THE ATMOSPHERE:A big top erected outside Hôtel National Des Invalides served as the location, with green slatted folding chairs and gravel underfoot. Beethoven's 'Symphony No 7' boomed through the speakers and set the tone for a collection variously inspired by the French foreign legion, imperial India and Don Quixote - there were feather-adorned kepi hats, there were tasselled epaulettes, there were feather boas - with all the pomp of a military procession. At the finale, models assembled on the steps of Des Invalides in their Sobranie cigarette colours as audience members jumped from their seats to capture it on camera.

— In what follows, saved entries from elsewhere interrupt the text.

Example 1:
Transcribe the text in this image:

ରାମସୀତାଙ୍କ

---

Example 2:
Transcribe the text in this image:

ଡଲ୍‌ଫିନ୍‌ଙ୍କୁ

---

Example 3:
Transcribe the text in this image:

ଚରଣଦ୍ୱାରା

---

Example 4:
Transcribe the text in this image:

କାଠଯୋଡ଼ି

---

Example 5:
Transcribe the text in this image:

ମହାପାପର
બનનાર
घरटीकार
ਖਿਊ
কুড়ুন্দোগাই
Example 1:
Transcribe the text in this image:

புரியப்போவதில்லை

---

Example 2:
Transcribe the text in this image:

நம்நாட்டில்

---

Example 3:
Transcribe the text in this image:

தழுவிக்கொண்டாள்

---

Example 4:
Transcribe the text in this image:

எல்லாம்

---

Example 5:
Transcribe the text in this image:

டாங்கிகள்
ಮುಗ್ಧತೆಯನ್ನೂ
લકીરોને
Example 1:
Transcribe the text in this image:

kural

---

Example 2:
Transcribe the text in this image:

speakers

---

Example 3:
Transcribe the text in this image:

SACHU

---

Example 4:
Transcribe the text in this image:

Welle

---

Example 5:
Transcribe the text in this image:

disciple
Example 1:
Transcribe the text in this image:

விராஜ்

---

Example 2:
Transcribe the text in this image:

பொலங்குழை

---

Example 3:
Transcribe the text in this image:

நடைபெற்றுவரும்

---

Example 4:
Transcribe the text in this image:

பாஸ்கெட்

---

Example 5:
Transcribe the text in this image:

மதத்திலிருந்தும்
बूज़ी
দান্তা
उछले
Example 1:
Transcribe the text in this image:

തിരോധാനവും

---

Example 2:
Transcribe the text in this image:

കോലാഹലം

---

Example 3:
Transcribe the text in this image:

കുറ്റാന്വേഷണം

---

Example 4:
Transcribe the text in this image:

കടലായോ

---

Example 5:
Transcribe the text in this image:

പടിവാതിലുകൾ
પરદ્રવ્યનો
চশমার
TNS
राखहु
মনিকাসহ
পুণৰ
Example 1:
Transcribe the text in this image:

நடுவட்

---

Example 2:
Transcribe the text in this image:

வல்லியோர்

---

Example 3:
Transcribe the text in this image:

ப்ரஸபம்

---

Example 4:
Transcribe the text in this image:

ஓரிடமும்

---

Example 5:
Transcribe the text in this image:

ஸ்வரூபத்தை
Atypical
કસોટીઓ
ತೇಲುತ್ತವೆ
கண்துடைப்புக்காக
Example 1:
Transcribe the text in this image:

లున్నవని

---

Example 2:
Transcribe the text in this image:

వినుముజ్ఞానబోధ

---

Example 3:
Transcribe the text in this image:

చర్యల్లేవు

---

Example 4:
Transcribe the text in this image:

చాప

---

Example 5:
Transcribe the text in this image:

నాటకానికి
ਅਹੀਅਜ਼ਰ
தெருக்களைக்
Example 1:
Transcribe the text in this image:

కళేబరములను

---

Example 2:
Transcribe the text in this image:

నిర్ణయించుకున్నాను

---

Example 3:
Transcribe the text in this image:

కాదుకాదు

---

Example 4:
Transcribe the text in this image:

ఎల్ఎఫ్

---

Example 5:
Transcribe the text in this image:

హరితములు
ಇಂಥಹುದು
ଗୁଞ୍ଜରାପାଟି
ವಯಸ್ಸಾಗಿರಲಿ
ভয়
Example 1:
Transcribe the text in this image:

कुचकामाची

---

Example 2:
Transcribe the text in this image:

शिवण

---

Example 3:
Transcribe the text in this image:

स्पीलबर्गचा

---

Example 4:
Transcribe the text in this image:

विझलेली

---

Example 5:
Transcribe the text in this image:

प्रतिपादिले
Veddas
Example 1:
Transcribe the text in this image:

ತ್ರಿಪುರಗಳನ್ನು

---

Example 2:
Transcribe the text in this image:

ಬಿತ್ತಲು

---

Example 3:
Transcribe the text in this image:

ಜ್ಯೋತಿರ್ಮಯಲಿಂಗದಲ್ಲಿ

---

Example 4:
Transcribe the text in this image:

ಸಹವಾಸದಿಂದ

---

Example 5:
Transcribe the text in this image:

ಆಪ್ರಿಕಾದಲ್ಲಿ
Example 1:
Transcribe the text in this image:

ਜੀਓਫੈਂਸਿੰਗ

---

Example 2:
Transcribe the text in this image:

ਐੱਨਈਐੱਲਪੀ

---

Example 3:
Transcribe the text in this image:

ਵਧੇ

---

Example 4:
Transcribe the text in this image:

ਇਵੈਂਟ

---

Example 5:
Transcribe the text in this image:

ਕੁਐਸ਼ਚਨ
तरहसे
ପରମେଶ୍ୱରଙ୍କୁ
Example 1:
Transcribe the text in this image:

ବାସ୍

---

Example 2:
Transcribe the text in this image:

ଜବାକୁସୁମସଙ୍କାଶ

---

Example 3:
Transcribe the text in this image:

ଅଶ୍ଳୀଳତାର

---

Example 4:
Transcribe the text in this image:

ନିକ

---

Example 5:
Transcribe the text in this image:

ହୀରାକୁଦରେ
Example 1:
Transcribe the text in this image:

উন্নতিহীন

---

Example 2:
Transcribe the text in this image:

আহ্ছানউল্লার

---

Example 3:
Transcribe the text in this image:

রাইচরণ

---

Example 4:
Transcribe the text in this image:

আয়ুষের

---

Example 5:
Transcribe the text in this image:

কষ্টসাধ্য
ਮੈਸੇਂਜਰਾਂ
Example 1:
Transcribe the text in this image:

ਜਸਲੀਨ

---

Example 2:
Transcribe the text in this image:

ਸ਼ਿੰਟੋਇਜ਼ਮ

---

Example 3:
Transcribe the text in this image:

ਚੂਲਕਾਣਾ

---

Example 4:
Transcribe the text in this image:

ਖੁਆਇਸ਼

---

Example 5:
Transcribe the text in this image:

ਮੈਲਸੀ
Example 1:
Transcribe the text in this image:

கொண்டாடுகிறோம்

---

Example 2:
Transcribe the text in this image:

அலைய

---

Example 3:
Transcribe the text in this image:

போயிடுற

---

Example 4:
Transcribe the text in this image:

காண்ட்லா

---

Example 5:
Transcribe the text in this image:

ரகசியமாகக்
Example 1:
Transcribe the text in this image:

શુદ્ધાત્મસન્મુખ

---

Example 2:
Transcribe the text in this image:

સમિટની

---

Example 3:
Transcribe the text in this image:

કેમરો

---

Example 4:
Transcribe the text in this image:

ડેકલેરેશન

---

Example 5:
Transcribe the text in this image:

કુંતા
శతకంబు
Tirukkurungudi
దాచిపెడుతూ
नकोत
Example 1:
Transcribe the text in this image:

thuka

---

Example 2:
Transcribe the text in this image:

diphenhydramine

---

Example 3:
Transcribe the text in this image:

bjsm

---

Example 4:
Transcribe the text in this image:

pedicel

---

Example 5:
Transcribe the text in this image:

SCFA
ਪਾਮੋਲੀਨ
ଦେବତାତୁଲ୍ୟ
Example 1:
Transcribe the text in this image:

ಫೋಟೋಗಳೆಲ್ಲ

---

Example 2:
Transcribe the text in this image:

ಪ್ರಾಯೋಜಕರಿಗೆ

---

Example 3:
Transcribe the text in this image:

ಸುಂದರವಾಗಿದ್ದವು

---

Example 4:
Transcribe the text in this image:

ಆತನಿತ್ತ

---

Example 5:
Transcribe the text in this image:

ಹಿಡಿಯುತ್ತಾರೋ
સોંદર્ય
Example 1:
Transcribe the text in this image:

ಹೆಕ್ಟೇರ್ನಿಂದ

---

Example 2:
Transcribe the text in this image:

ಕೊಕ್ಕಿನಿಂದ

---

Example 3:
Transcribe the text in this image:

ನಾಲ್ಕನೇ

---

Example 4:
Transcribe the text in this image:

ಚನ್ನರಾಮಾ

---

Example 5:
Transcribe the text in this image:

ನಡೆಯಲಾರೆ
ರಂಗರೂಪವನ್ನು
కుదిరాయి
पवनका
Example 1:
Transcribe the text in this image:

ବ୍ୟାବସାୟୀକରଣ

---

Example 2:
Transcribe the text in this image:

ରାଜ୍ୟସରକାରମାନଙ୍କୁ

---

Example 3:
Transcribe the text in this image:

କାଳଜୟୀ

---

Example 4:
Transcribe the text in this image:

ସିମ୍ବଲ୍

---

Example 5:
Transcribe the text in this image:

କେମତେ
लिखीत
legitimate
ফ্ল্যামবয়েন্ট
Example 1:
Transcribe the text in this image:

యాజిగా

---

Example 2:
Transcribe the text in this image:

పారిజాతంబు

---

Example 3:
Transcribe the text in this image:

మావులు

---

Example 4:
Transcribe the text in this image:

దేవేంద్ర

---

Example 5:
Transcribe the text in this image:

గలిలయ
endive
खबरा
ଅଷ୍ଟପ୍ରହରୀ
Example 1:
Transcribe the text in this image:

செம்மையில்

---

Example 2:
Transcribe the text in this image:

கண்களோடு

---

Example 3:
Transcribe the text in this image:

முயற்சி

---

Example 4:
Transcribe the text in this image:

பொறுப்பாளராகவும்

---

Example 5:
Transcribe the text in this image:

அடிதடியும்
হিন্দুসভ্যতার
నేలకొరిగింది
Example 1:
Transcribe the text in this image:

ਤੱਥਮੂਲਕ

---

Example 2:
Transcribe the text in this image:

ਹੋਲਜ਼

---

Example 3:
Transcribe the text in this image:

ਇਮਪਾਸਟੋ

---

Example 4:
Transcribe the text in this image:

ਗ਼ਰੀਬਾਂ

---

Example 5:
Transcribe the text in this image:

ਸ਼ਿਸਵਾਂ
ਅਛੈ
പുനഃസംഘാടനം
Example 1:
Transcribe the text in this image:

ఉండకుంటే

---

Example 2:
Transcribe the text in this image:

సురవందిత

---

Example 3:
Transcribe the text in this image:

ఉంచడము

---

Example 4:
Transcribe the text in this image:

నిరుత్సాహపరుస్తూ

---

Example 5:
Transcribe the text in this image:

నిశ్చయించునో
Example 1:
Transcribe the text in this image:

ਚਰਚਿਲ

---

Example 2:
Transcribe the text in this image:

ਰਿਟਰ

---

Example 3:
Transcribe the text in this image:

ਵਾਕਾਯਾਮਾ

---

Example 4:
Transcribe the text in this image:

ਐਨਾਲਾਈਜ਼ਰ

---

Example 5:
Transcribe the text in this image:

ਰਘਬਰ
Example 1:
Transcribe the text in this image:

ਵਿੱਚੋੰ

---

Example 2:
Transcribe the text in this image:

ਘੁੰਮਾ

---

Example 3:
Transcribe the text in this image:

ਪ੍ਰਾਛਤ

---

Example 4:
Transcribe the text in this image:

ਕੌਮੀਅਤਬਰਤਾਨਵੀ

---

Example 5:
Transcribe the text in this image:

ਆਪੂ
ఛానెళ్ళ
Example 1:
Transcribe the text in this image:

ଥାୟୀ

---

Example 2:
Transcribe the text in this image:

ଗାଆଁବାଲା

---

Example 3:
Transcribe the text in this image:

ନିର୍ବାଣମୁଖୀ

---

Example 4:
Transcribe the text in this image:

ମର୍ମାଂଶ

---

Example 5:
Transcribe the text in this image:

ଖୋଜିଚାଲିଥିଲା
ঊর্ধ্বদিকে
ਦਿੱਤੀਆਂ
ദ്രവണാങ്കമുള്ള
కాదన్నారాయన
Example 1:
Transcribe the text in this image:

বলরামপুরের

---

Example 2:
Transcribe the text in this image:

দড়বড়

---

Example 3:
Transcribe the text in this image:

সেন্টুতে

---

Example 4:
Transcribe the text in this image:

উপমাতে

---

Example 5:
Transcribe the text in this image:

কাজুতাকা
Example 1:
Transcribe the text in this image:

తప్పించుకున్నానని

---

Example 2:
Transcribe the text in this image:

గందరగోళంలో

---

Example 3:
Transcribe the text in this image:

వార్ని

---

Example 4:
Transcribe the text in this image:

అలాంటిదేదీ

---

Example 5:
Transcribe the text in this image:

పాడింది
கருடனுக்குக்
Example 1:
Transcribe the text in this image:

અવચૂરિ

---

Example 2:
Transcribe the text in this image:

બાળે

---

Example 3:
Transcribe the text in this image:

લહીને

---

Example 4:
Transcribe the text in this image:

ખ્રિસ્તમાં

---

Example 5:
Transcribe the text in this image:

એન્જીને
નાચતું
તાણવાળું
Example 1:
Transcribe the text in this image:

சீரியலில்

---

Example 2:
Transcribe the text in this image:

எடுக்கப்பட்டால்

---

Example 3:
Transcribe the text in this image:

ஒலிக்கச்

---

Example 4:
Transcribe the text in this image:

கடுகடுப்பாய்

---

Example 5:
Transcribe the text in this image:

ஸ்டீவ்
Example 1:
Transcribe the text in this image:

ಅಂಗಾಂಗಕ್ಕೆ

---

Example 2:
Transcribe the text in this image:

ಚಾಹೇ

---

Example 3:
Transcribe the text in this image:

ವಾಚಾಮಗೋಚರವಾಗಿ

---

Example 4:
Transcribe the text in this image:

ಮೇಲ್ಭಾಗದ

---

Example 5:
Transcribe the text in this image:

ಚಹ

THE COLLECTION:Logos have sneaked their way into virtually every collection in Paris as fashion houses seek to capitalise on their legacy in an uncertain economic market. Nina Ricci's "NR" might not have instant impact, but that didn't stop Guillaume Henry from stamping it on black patent loafers, waist-cinching belts and heavy fabrics inspired by luggage linings. Elsewhere, he explored military references in pocket-strewn safari jackets and trench coats (worn with little lace cycling shorts - a surprise hit this week in Paris, with Saint Laurent, Chloe and Off-White all showing go-faster iterations), cropped jackets with fancy tasselled epaulettes, and other slightly odd versions with peaked shoulders. Then came the show-stopping numbers in various shades of sunshine, and bedecked in feathers (another trend that is big for spring). More serious daywear options were in slightly shorter supply. Queen Letizia of Spain is a Ricci stalwart, for example, finding Henry's fluid dresses just the thing for her numerous official engagements, but presumably there'll be some adaptations ahead of commercial sale. And with this much going on - feathers, tassels, beautiful shoulder-shrouding capes - the audience hardly noticed.